▸ Work task
Set down the data below word for word, and leave the images aside.

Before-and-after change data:
════
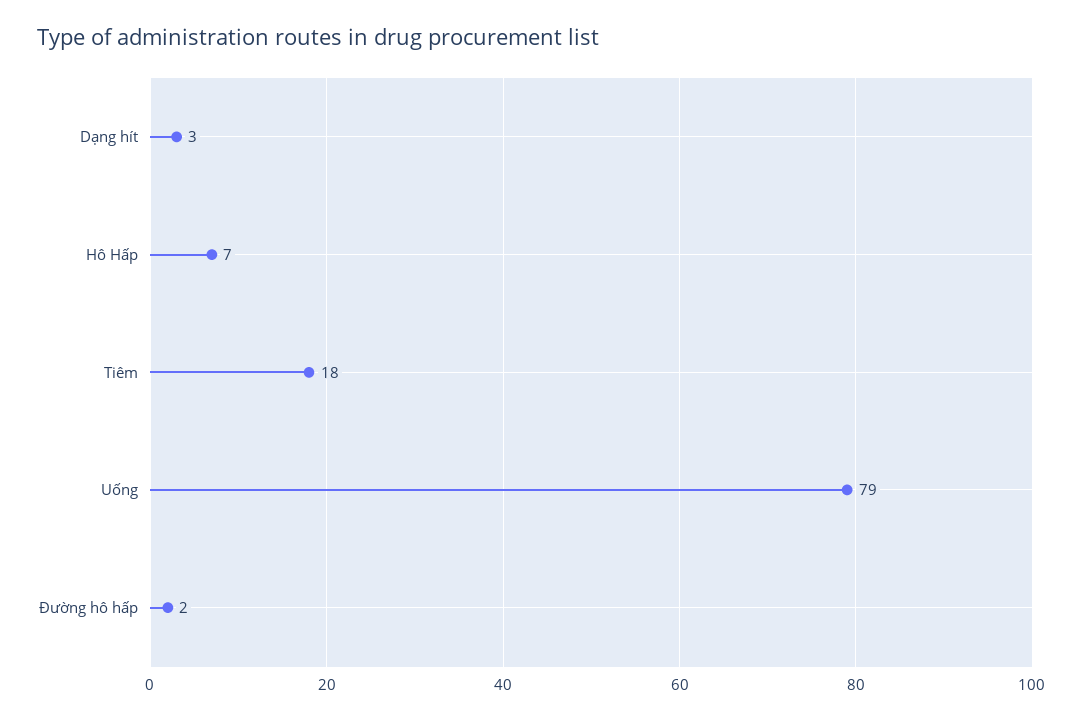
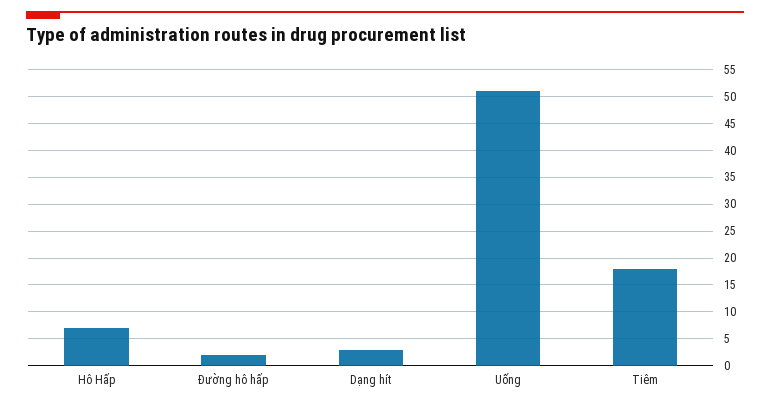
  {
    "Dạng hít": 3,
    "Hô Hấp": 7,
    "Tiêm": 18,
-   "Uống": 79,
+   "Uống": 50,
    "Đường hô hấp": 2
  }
════
▸ Task answer
  {
    "Dạng hít": 3,
    "Hô Hấp": 7,
    "Tiêm": 18,
-   "Uống": 79,
+   "Uống": 50,
    "Đường hô hấp": 2
  }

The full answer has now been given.